As David Cameron roared off by jet to visit Barack Obama, Greg Clark will perhaps have have been trundling by train to see Joe Anderson in Liverpool – or any other municipal leader in one of England’s cities. In today’s Times (£), he reels off a list of those he spent almost a year visiting by means of the West Coast and East Coast main lines. Although he is now Universities Minister, our erstwhile columnist has kept the cities portfolio that he has quietly made his own.
It was Clark who drove through a mass of City Deals, whereby urban areas bid for powers and cash from Whitehall. George Osborne, whose Tatton seat is near Manchester, announced the creation of a directly-elected mayor for the city, but it was Clark’s work, attention to detail and networking which made the move possible.

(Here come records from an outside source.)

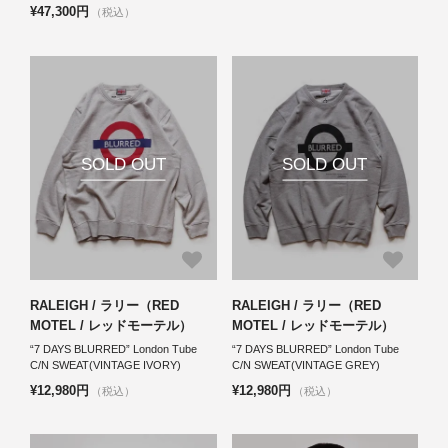
¥47,300円
（税込）
SOLD OUT
SOLD OUT
RALEIGH / ラリー（RED
RALEIGH / ラリー（RED
MOTEL / レッドモーテル）
MOTEL / レッドモーテル）
“7 DAYS BLURRED” London Tube
“7 DAYS BLURRED” London Tube
C/N SWEAT(VINTAGE IVORY)
C/N SWEAT(VINTAGE GREY)
¥12,980円
¥12,980円
（税込）
（税込）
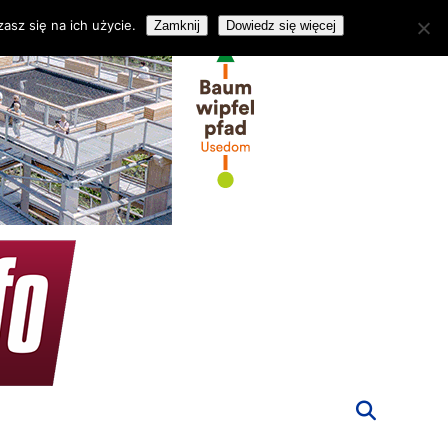
asz się na ich użycie.
Zamknij
Dowiedz się więcej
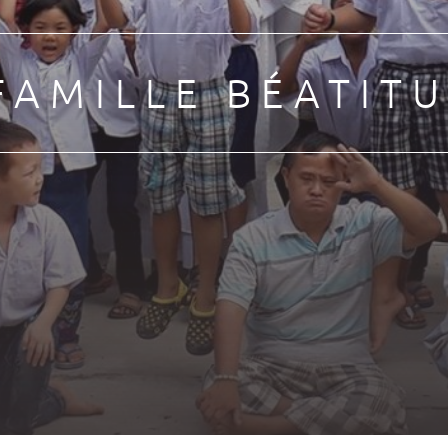
Dimensão
apostólica
FAMILLE BÉATIT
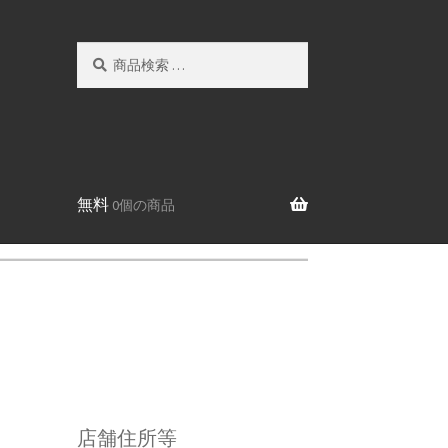
検
検
索
索
対
象:
無料
0個の商品
店舗住所等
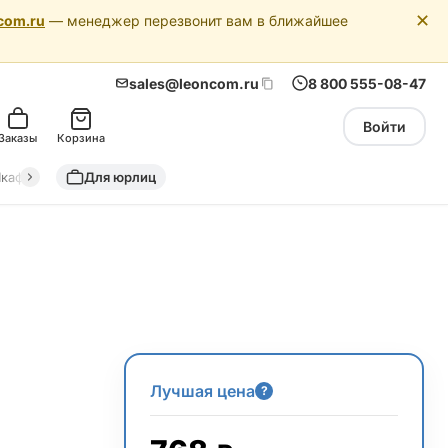
✕
com.ru
— менеджер перезвонит вам в ближайшее
sales@leoncom.ru
8 800 555-08-47
Войти
Заказы
Корзина
кафы автоматики
Для юрлиц
Драйкулеры (сухие охладители)
Адиабатич
Лучшая цена
?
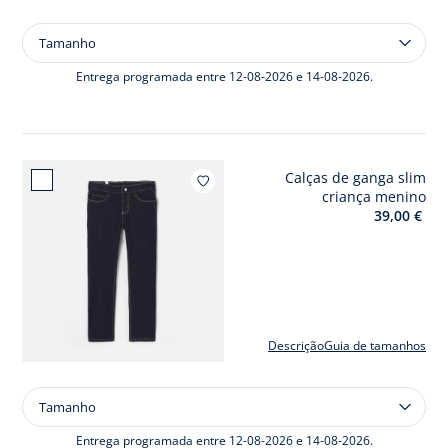
Tamanho
Tamanho
Casaco
criança
Entrega programada entre 12-08-2026 e 14-08-2026.
menino
Calças de ganga slim
Adicio
criança menino
39,00 €
Descrição
Guia de tamanhos
Tamanho
Tamanho
Calças
de
Entrega programada entre 12-08-2026 e 14-08-2026.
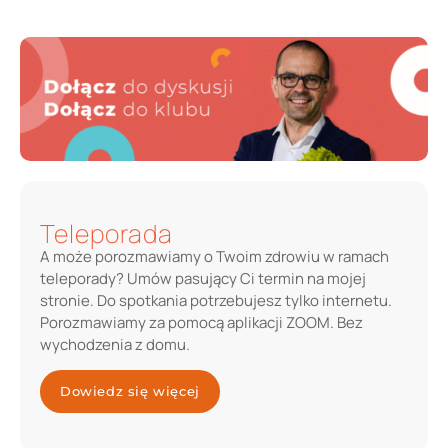
Teleporada
A może porozmawiamy o Twoim zdrowiu w ramach
teleporady? Umów pasujący Ci termin na mojej
stronie. Do spotkania potrzebujesz tylko internetu.
Porozmawiamy za pomocą aplikacji ZOOM. Bez
wychodzenia z domu.
Dowiedz się więcej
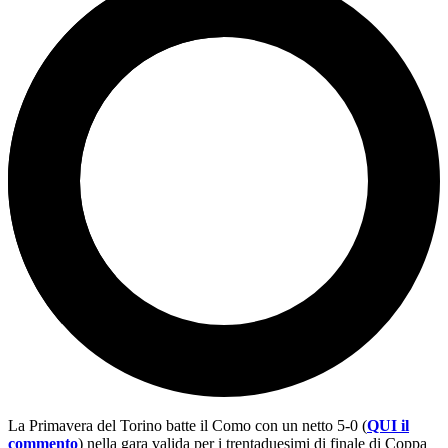
La Primavera del Torino batte il Como con un netto 5-0 (
QUI il
commento
) nella gara valida per i trentaduesimi di finale di Coppa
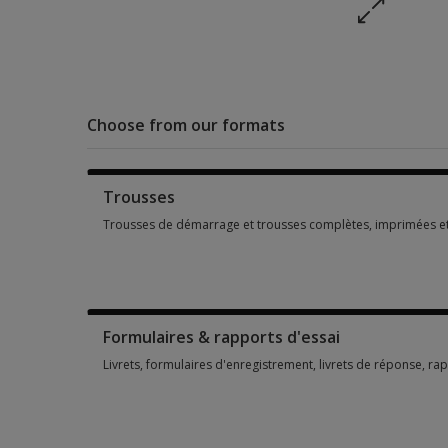
Choose from our formats
Trousses
Trousses de démarrage et trousses complètes, imprimées e
Trousses de démarrage et trousses complètes, imprimées e
Formulaires & rapports d'essai
Livrets, formulaires d'enregistrement, livrets de réponse, ra
Livrets, formulaires d'enregistrement, livrets de réponse, r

And it was Clark who brought his passion for devolution to that most centralising of departments, the Treasury. The Cities Minister is Mr Localism.
He tells the paper that his eye is now on treating counties as this Government has treated cities – in other words, allowing them to bid for more powers, too. “In time there will be big possibilities for counties and places outside the big cities,” he says. “If some of our counties and districts come together they have the potential to have greater powers, which can be exercised locally.”

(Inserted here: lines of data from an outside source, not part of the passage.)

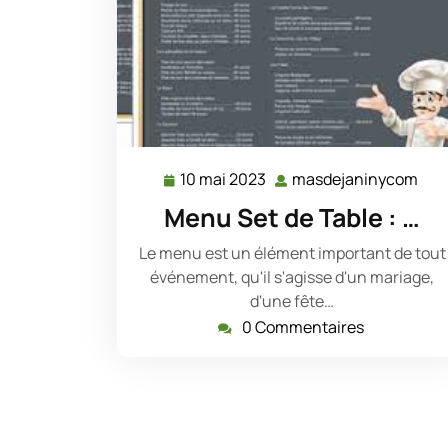
10 mai 2023
masdejaninycom
10
mas
mai
Menu Set de Table : …
2023
Le menu est un élément important de tout
événement, qu'il s'agisse d'un mariage,
d'une fête…
0 Commentaires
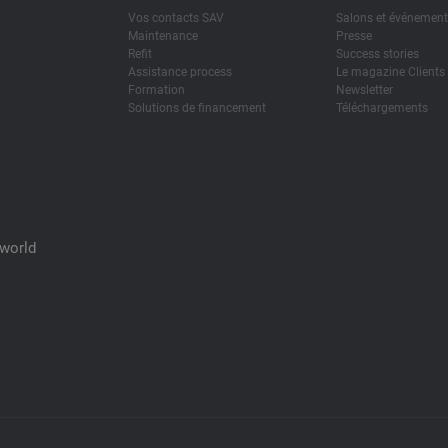
Vos contacts SAV
Salons et événemen
Maintenance
Presse
Refit
Success stories
Assistance process
Le magazine Clients
Formation
Newsletter
Solutions de financement
Téléchargements
Xworld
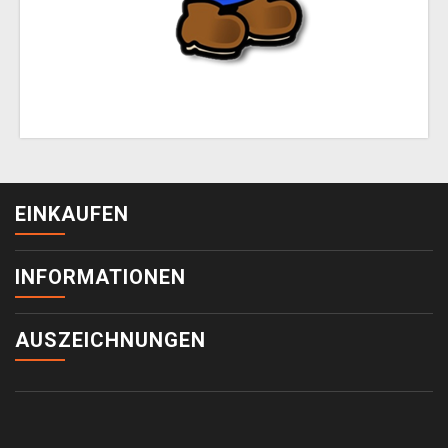
EINKAUFEN
INFORMATIONEN
AUSZEICHNUNGEN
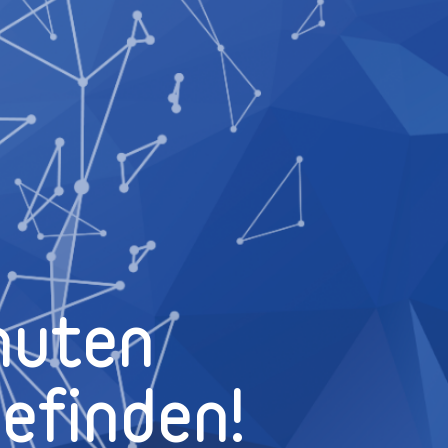
nuten
efinden!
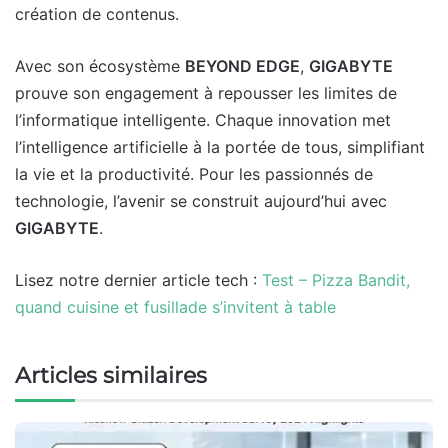
création de contenus.
Avec son écosystème
BEYOND EDGE
,
GIGABYTE
prouve son engagement à repousser les limites de
l’informatique intelligente. Chaque innovation met
l’intelligence artificielle à la portée de tous, simplifiant
la vie et la productivité. Pour les passionnés de
technologie, l’avenir se construit aujourd’hui avec
GIGABYTE
.
Lisez notre dernier article tech :
Test – Pizza Bandit,
quand cuisine et fusillade s’invitent à table
Articles similaires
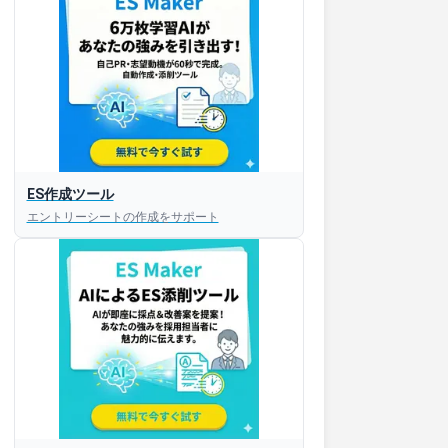
ES作成ツール
エントリーシートの作成をサポート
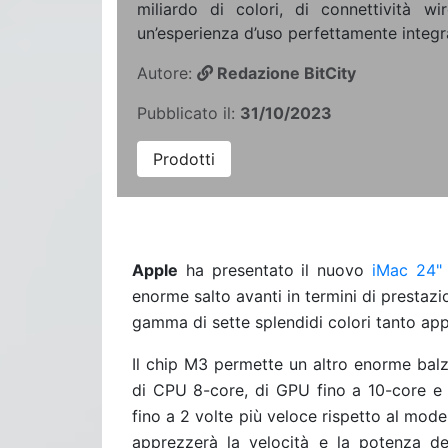
miliardo di colori, di connettività wi
un’esperienza d’uso perfettamente integr
Autore:
Redazione BitCity
Pubblicato il:
31/10/2023
Prodotti
Apple
ha presentato il nuovo
iMac 24"
enorme salto avanti in termini di prestazi
gamma di sette splendidi colori tanto appr
Il chip M3 permette un altro enorme balzo
di CPU 8-core, di GPU fino a 10-core e
fino a 2 volte più veloce rispetto al mod
apprezzerà la velocità e la potenza de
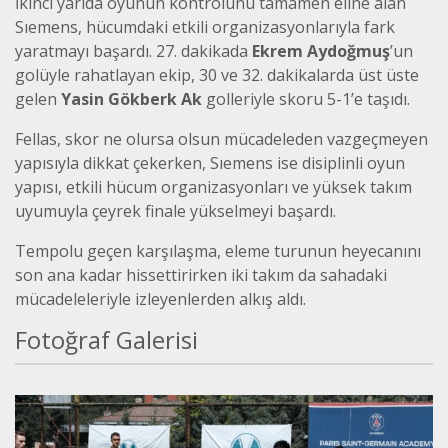
İkinci yarıda oyunun kontrolünü tamamen eline alan
Sıemens, hücumdaki etkili organizasyonlarıyla fark
yaratmayı başardı. 27. dakikada
Ekrem Aydoğmuş
’un
golüyle rahatlayan ekip, 30 ve 32. dakikalarda üst üste
gelen
Yasin Gökberk Ak
golleriyle skoru 5-1’e taşıdı.
Fellas, skor ne olursa olsun mücadeleden vazgeçmeyen
yapısıyla dikkat çekerken, Sıemens ise disiplinli oyun
yapısı, etkili hücum organizasyonları ve yüksek takım
uyumuyla çeyrek finale yükselmeyi başardı.
Tempolu geçen karşılaşma, eleme turunun heyecanını
son ana kadar hissettirirken iki takım da sahadaki
mücadeleleriyle izleyenlerden alkış aldı.
Fotoğraf Galerisi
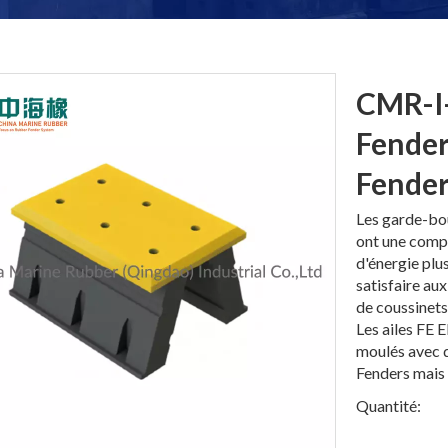
CMR-I
Fender
Fender
Les garde-bo
ont une compr
d'énergie plu
satisfaire au
de coussinet
Les ailes FE 
moulés avec d
Fenders mais 
Quantité:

Calls for such change have come loud and clear from this site. For example, David Hodge, the leader of Surrey County Council, has called for “strategic councils” to retain “revenues from business rates, access to tax increment financing and the power to vary local business rates”. His article was based on the County Councils Network’s Our Plan for Government. Our own ConservativeHome Manifesto calls for fiscal decentralisation.
Clark apparently has “yet to decide who should preside over rural districts or shire counties” – in other words, whether or not they will have their own equivalents of Boris Johnson in London. The Treasury will remain institutionally resistant to allowing councils to challenge its grip over raising revenue. Number 10 will be nervous about left-wing Labour councils sending business rates soaring. And the public indifference to Police Commissioners may slow further experimentation.
None the less, the City Minister’s conviction that this century can rival the one before last for municipal and local innovation, pride and capability is an admirable one. It is Cameron’s dash to the White House that commands coverage today. But the consequences of Clark’s self-effacing journeys through the cities and shires are more likely to endure.